Enhancing Bone Repair: Impact of Raloxifene-Functionalized Cerabone® on Rat Calvarial Defects

Abstract

Bone substitutes are commonly used in bone regeneration, and their functionalization with bioactive molecules can significantly enhance bone regeneration by directly influencing bone cells. This study aimed to evaluate the potential of raloxifene-functionalized Cerabone® (CB) for promoting bone repair and to highlight the implications in bone regeneration. The effectiveness of Cerabone® functionalized with raloxifene via sonication or gel delivery in promoting bone repair in rat calvaria defects was assessed.

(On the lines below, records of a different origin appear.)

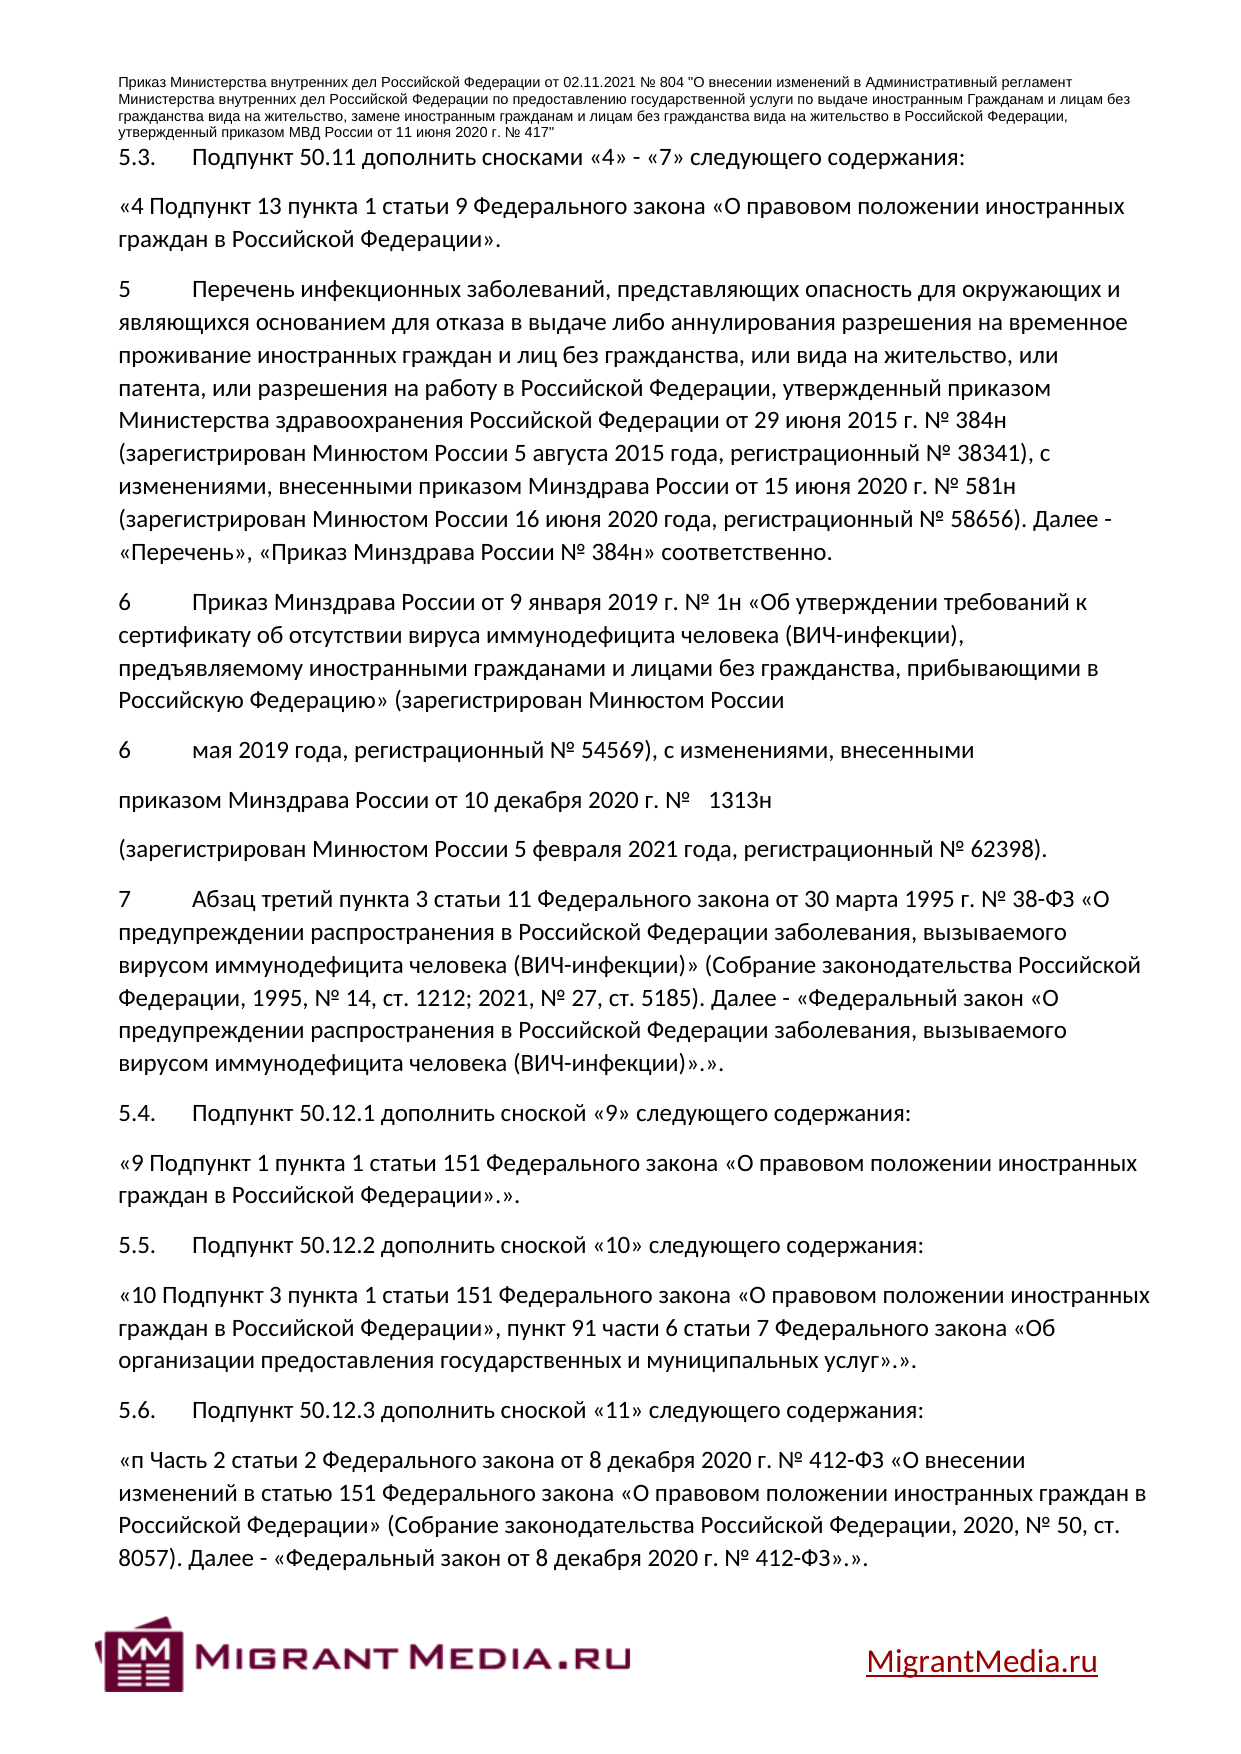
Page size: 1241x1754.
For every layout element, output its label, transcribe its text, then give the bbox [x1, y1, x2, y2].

text 7 Абзац третий пункта 3 статьи 11 Федерального закона от 30 марта 1995 г. № 38-ФЗ «О предупреждении распространения в Российской Федерации заболевания, вызываемого вирусом иммунодефицита человека (ВИЧ-инфекции)» (Собрание законодательства Российской Федерации, 1995, № 14, ст. 1212; 2021, № 27, ст. 5185). Далее - «Федеральный закон «О предупреждении распространения в Российской Федерации заболевания, вызываемого вирусом иммунодефицита человека (ВИЧ-инфекции)».». [118, 883, 1152, 1078]
text приказом Минздрава России от 10 декабря 2020 г. № 1313н [118, 784, 1152, 814]
text «4 Подпункт 13 пункта 1 статьи 9 Федерального закона «О правовом положении иностранных граждан в Российской Федерации». [118, 190, 1152, 254]
text 6 Приказ Минздрава России от 9 января 2019 г. № 1н «Об утверждении требований к сертификату об отсутствии вируса иммунодефицита человека (ВИЧ-инфекции), предъявляемому иностранными гражданами и лицами без гражданства, прибывающими в Российскую Федерацию» (зарегистрирован Минюстом России [118, 586, 1152, 715]
text 5.6. Подпункт 50.12.3 дополнить сноской «11» следующего содержания: [118, 1394, 1152, 1425]
text 5.3. Подпункт 50.11 дополнить сносками «4» - «7» следующего содержания: [118, 141, 1152, 171]
text 5 Перечень инфекционных заболеваний, представляющих опасность для окружающих и являющихся основанием для отказа в выдаче либо аннулирования разрешения на временное проживание иностранных граждан и лиц без гражданства, или вида на жительство, или патента, или разрешения на работу в Российской Федерации, утвержденный приказом Министерства здравоохранения Российской Федерации от 29 июня 2015 г. № 384н (зарегистрирован Минюстом России 5 августа 2015 года, регистрационный № 38341), с изменениями, внесенными приказом Минздрава России от 15 июня 2020 г. № 581н (зарегистрирован Минюстом России 16 июня 2020 года, регистрационный № 58656). Далее - «Перечень», «Приказ Минздрава России № 384н» соответственно. [118, 273, 1152, 567]
text «9 Подпункт 1 пункта 1 статьи 151 Федерального закона «О правовом положении иностранных граждан в Российской Федерации».». [118, 1147, 1152, 1210]
picture [94, 1616, 631, 1692]
text 5.4. Подпункт 50.12.1 дополнить сноской «9» следующего содержания: [118, 1097, 1152, 1128]
text 5.5. Подпункт 50.12.2 дополнить сноской «10» следующего содержания: [118, 1229, 1152, 1260]
text «п Часть 2 статьи 2 Федерального закона от 8 декабря 2020 г. № 412-ФЗ «О внесении изменений в статью 151 Федерального закона «О правовом положении иностранных граждан в Российской Федерации» (Собрание законодательства Российской Федерации, 2020, № 50, ст. 8057). Далее - «Федеральный закон от 8 декабря 2020 г. № 412-ФЗ».». [118, 1444, 1152, 1573]
text (зарегистрирован Минюстом России 5 февраля 2021 года, регистрационный № 62398). [118, 833, 1152, 864]
text 6 мая 2019 года, регистрационный № 54569), с изменениями, внесенными [118, 734, 1152, 765]
text «10 Подпункт 3 пункта 1 статьи 151 Федерального закона «О правовом положении иностранных граждан в Российской Федерации», пункт 91 части 6 статьи 7 Федерального закона «Об организации предоставления государственных и муниципальных услуг».». [118, 1279, 1152, 1375]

Ninety-six male rats with critical-sized calvarial defects were divided into six treatment groups (n = 16): COAG (spontaneous blood clot), CB (Cerabone®), CBS (Cerabone® sonicated alone), CBRS (Cerabone® with raloxifene sonicated), CBG (Cerabone® with gel vehicle), and CBRG (Cerabone® with 20% raloxifene gel). After 14 and 28 days, samples were analyzed using microtomography, histomorphometry, immunohistochemistry, and fluorescence techniques. Quantitative data were statistically analyzed, comparing each group to the control CB group with significance set at p < 0.05. Micro-CT analysis demonstrated a significant increase in bone volume in the CBRS, CBRG, and CBS groups at 28 days compared to the CB group (p < 0.05). Specifically, the mean bone volume percentages for the CBRS, CBRG, CBS, and CB groups were 21.18%, 17.51%, 13.18%, and 7.8%, respectively. Histomorphometry showed increased new bone formation in the CBRS and CBRG groups at both 14 and 28 days. Fluorescence analysis revealed a significantly higher daily mineral apposition rate in the CBRS and CBRG groups at 28 days. These findings suggest that raloxifene-functionalized CB, delivered via sonication or gel, significantly enhances bone repair by improving bone volume and mineralization, highlighting its potential as an effective strategy for bone regeneration.